So I tried splitting into pieces, thinking perhaps the overhead of contexing 1 row at a time was outweighing the actual work

function splitize(df)
    ks = names(df)
    step = 250_000
    @sync begin
        for i in 1:step:2_000_000
            Threads.@spawn begin
                for k in 0:(step-1)
                    vs = split(df[!, :ps][i+k], ',')
                    for j in 2:9
                        df[!, ks[j]][i+k] = parse(Float64, vs[j-1])
                    end
                end
            end
        end
    end
end

And no matter what step size, the results were always about the same


julia> @time  splitize(df)
 38.745159 seconds (56.21 M allocations: 3.380 GiB, 2.54% gc time, 0.26% compilation time)

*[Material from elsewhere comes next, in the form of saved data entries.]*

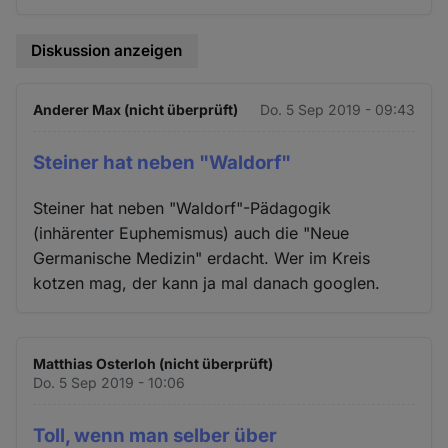
Diskussion anzeigen
Anderer Max (nicht überprüft)
Do. 5 Sep 2019 - 09:43
Steiner hat neben "Waldorf"
Steiner hat neben "Waldorf"-Pädagogik
(inhärenter Euphemismus) auch die "Neue
Germanische Medizin" erdacht. Wer im Kreis
kotzen mag, der kann ja mal danach googlen.
Matthias Osterloh (nicht überprüft)
Do. 5 Sep 2019 - 10:06
Toll, wenn man selber über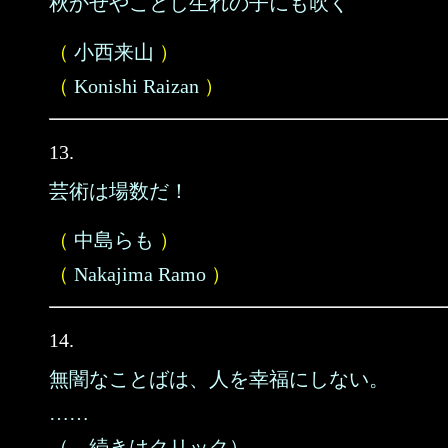
秋かぜやことし生れの子にも吹く
（
小西来山
）
（
Konishi Raizan
）
13.
芸術は場数だ！
（
中島らも
）
（
Nakajima Ramo
）
14.
無闇なことばは、人を幸福にしない。
……
（→続きはクリック）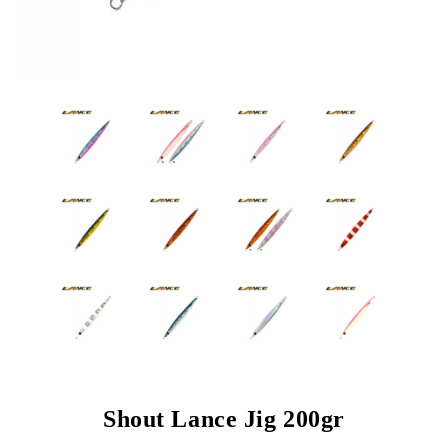
Shout Lance Jig 200gr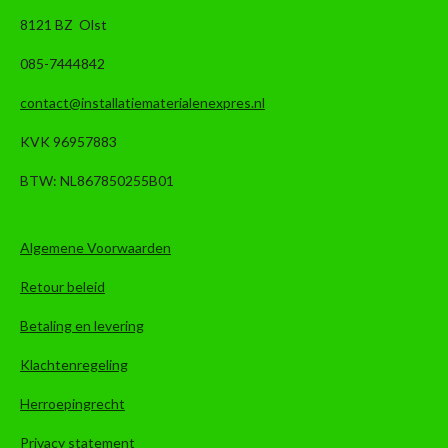
8121 BZ Olst
085-7444842
contact@installatiematerialenexpres.nl
KVK 96957883
BTW: NL867850255B01
Algemene Voorwaarden
Retour beleid
Betaling en levering
Klachtenregeling
Herroepingrecht
Privacy statement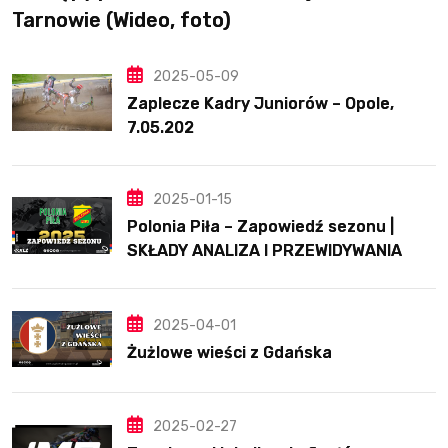
Tarnowie (Wideo, foto)
2025-05-09
Zaplecze Kadry Juniorów – Opole,
7.05.202
2025-01-15
Polonia Piła – Zapowiedź sezonu |
SKŁADY ANALIZA I PRZEWIDYWANIA
2025
2025-04-01
Żużlowe wieści z Gdańska
2025-02-27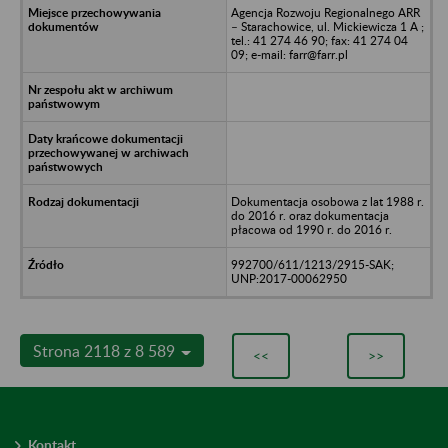
Agencja Rozwoju Regionalnego ARR
– Starachowice, ul. Mickiewicza 1 A ;
tel.: 41 274 46 90; fax: 41 274 04
09; e-mail: farr@farr.pl
Dokumentacja osobowa z lat 1988 r.
do 2016 r. oraz dokumentacja
płacowa od 1990 r. do 2016 r.
992700/611/1213/2915-SAK;
UNP:2017-00062950
Strona 2118 z 8 589
<<
>>
Kontakt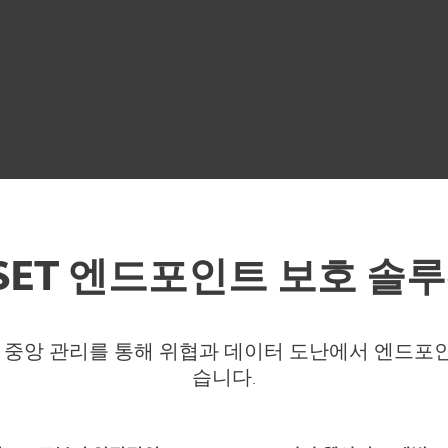
SET 엔드포인트 보호 솔
중앙 관리를 통해 위협과 데이터 도난에서 엔드포인트(
습니다.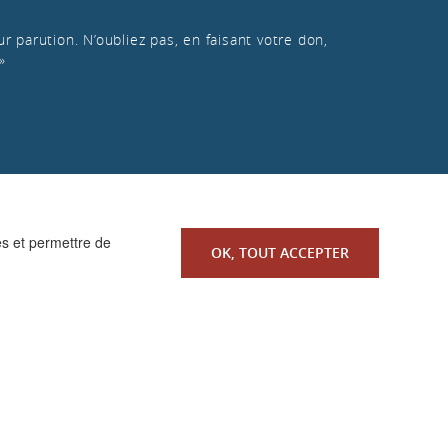
r parution. N’oubliez pas, en faisant votre don,
»
es et permettre de
OK, TOUT ACCEPTER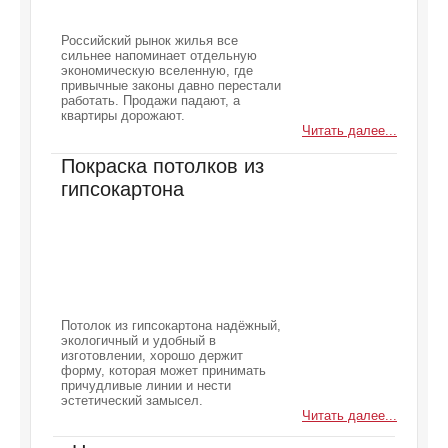
Российский рынок жилья все
сильнее напоминает отдельную
экономическую вселенную, где
привычные законы давно перестали
работать. Продажи падают, а
квартиры дорожают.
Читать далее...
Покраска потолков из
гипсокартона
Потолок из гипсокартона надёжный,
экологичный и удобный в
изготовлении, хорошо держит
форму, которая может принимать
причудливые линии и нести
эстетический замысел.
Читать далее...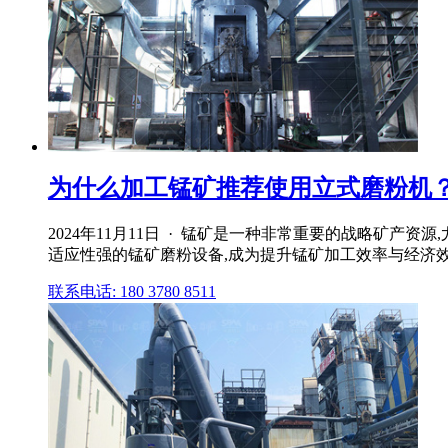
为什么加工锰矿推荐使用立式磨粉机
2024年11月11日 · 锰矿是一种非常重要的战略矿
适应性强的锰矿磨粉设备,成为提升锰矿加工效率与经济效益
联系电话: 180 3780 8511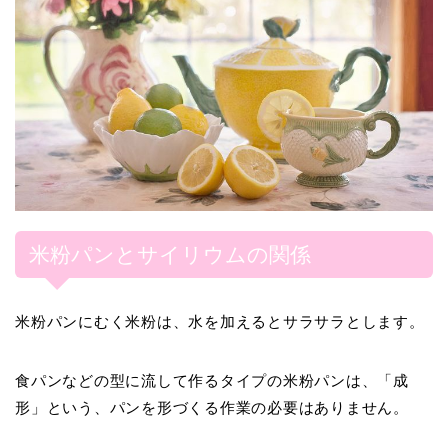
米粉パンとサイリウムの関係
米粉パンにむく米粉は、水を加えるとサラサラとします。
食パンなどの型に流して作るタイプの米粉パンは、「成
形」という、パンを形づくる作業の必要はありません。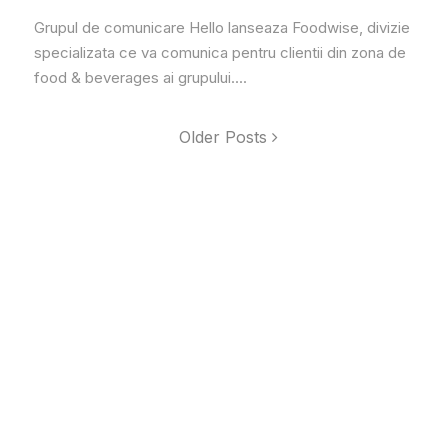
Grupul de comunicare Hello lanseaza Foodwise, divizie
specializata ce va comunica pentru clientii din zona de
food & beverages ai grupului....
Older Posts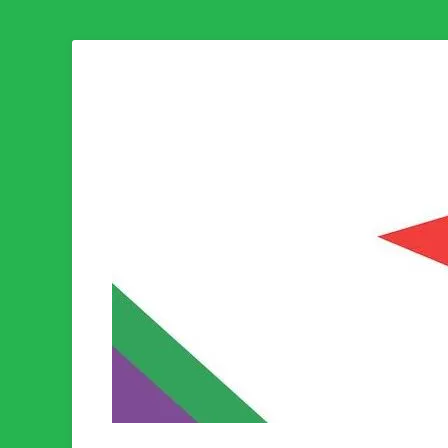
Som medlem i Socialistisk Politik är du medlem i den värld
Socialistisk Politi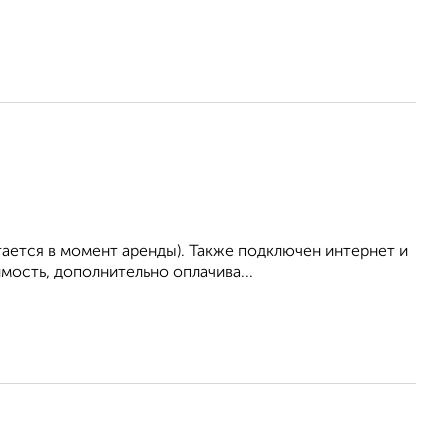
тается в момент аренды). Также подключен интернет и
ость, дополнительно оплачива...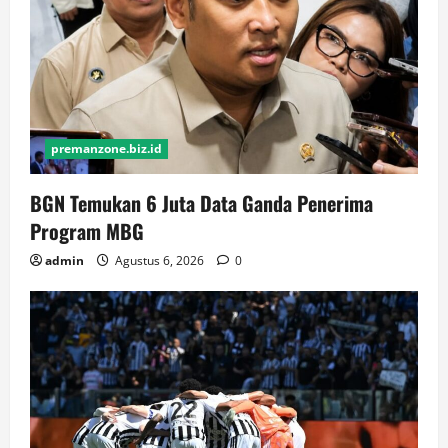
premanzone.biz.id
BGN Temukan 6 Juta Data Ganda Penerima
Program MBG
admin
Agustus 6, 2026
0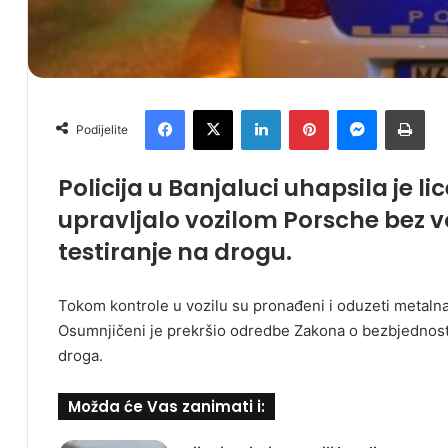
Facebook
X
LinkedIn
Pinterest
Messenger
Print
Podijelite
Policija u Banjaluci uhapsila je lice
upravljalo vozilom Porsche bez v
testiranje na drogu.
Tokom kontrole u vozilu su pronađeni i oduzeti metalna
Osumnjičeni je prekršio odredbe Zakona o bezbjednosti
droga.
Možda će Vas zanimati i: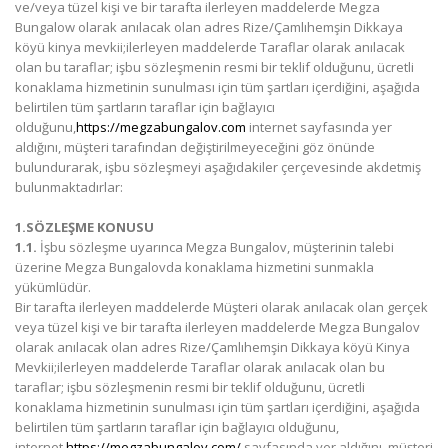
ve/veya tüzel kişi ve bir tarafta ilerleyen maddelerde Megza
Bungalow olarak anılacak olan adres Rize/Çamlıhemşin Dikkaya
köyü kinya mevkii;ilerleyen maddelerde Taraflar olarak anılacak
olan bu taraflar; işbu sözleşmenin resmi bir teklif olduğunu, ücretli
konaklama hizmetinin sunulması için tüm şartları içerdiğini, aşağıda
belirtilen tüm şartların taraflar için bağlayıcı
olduğunu,
https://megzabungalov.com
internet sayfasında yer
aldığını, müşteri tarafından değiştirilmeyeceğini göz önünde
bulundurarak, işbu sözleşmeyi aşağıdakiler çerçevesinde akdetmiş
bulunmaktadırlar:
1.SÖZLEŞME KONUSU
1.1.
İşbu sözleşme uyarınca Megza Bungalov, müşterinin talebi
üzerine Megza Bungalovda konaklama hizmetini sunmakla
yükümlüdür.
Bir tarafta ilerleyen maddelerde Müşteri olarak anılacak olan gerçek
veya tüzel kişi ve bir tarafta ilerleyen maddelerde Megza Bungalov
olarak anılacak olan adres Rize/Çamlıhemşin Dikkaya köyü Kinya
Mevkii;ilerleyen maddelerde Taraflar olarak anılacak olan bu
taraflar; işbu sözleşmenin resmi bir teklif olduğunu, ücretli
konaklama hizmetinin sunulması için tüm şartları içerdiğini, aşağıda
belirtilen tüm şartların taraflar için bağlayıcı olduğunu,
internet
https://megzabungalov.com/
sayfasında yer aldığını, müşteri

Not exactly sure what you are benchmarking, but creating some fake data by just taking the OP’s 11 example rows and repeating them 200k times (for a total size of 2.2m rows), I get with CSV.jl:

julia> @btime CSV.read(IOBuffer(join(col_2m, "\n")), DataFrame; header = false);
  3.527 s (88000636 allocations: 4.04 GiB)

single threaded, and with 4 threads:

julia> @btime CSV.read(IOBuffer(join(col_2m, "\n")), DataFrame; header = false);
  510.617 ms (8064 allocations: 345.45 MiB)
 rows = Vector(undef, 2_000_000)
 for r in 1:length(rows)
        rows[r] = join(65.5 .+ 5rand(10), ",")
 end        
 df = DataFrame(ps=rows)
1 Like

For some reason that’s a bit slower than the repeat(col, 200_000) which is what I used in my benchmark above - with four threads:

julia> @btime CSV.read(IOBuffer(join(df.ps, "\n")), DataFrame; header = false);
  1.022 s (9303 allocations: 575.91 MiB)

(note I did df.ps = identity.(df.ps) as for some reason your code produced an Any vector)

oh yeah, that made a difference

rows = Vector{String}(undef, 2_000_000)

...

 30.352554 seconds (58.11 M allocations: 3.434 GiB, 5.23% gc time, 0.28% compilation time)